Credit scores also don’t measure a person’s financial knowledge or potential. According to DeNicola, “Don’t assume someone with a perfect score is swimming in money, as income and bank account balances don’t have any impact on your credit scores.”

People in relationships aren’t exempt

Even those already in a relationship may not be excused for having bad credit. Two in five U.S. adults (40 percent) who are in committed relationships have committed financial infidelity against their current partner, according to Bankrate’s 2025 Financial Infidelity Survey.

The top issue people tend to hide is overspending. Nearly half of those who are married, in a civil partnership or living with a partner believe financial infidelity is at least as bad as physical infidelity.

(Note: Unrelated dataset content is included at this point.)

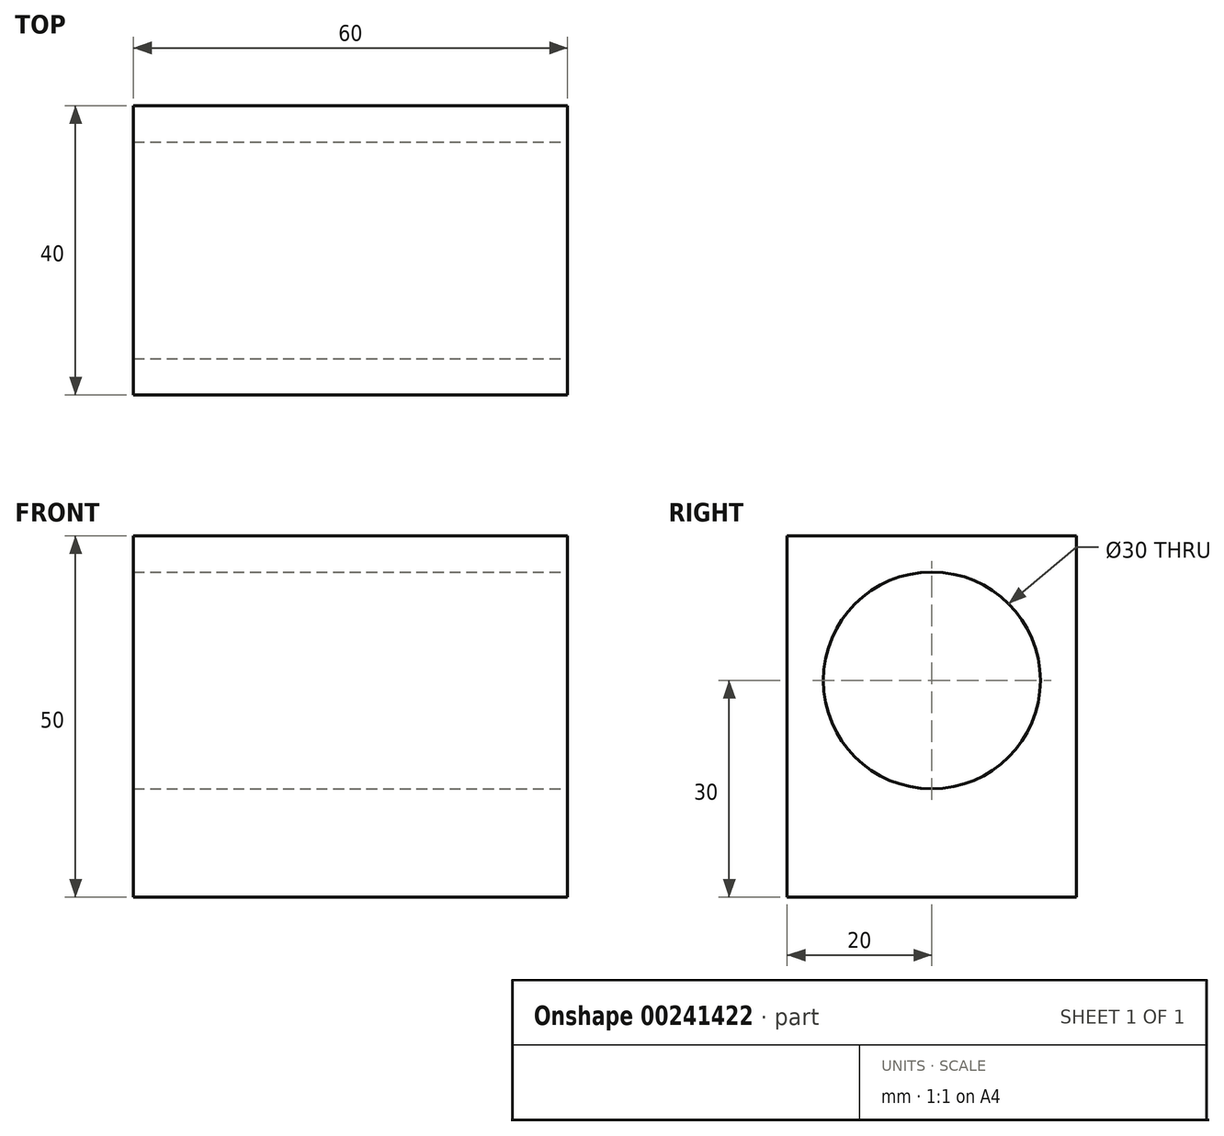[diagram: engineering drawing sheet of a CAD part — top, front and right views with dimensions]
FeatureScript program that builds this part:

The bigger question is why are you concerned about a potential date’s or partner’s credit score, writes DeNicola. “Perhaps you’re worried that the person spends money frivolously or doesn’t follow through on their commitments. These can be important traits to know about someone if you’re looking for a serious relationship, but try to find clues from their behavior today rather than their credit history.”

That’s why it’s important to make the distinction between someone who has a valid reason for their mediocre credit and someone who is irresponsible with their money, says Beverly Harzog, a credit expert and debt coach.

Bad credit? What you can do

If you’re a partner with bad credit, here’s one consolation: experts say you shouldn’t be written off based on your score alone.

The best way to handle your credit history with a potential partner is honesty. Be the first to raise the issue of your bad credit and explain your circumstances. But make sure you have a plan to improve your credit that you can share during that discussion.

A good debt management plan helps you tackle the two biggest things that can crush your credit score: late payments and high balances. These factors alone make up 65 percent of your FICO score, with the rest being length of credit history (15 percent), new credit (10 percent) and credit mix (10 percent).

Get organized when paying on credit card balances by setting up due dates on your calendar and then make sure you pay them on time. And if you’ve accumulated credit card debt across numerous cards, consider consolidating that debt with a balance transfer credit card. A no-interest card offer could be another option to get rid of high balances that contribute to your low score.

The bottom line

When asked by Experian’s survey if good credit was attractive, four out of five singles said yes. “While we’re not suggesting including your credit score in your dating profile, it’s a pretty short walk from good credit to higher confidence, one of the most tried and true approaches to relationships we have,” writes Chris Horymski, Data Journalist/Analyst at Experian.

There are some who may still want to jump in fully, in spite of what was once seen as a red flag, writes DeNicola. “Credit, finances and attitudes toward money can change, especially when you’re willing to put in time and effort. Sometimes, the right partner can even offer a helping hand. Other times, a significant other is the last person you’ll listen to when it comes to a certain type of advice. In either case, working with a certified nonprofit credit counselor might be a good place to start.”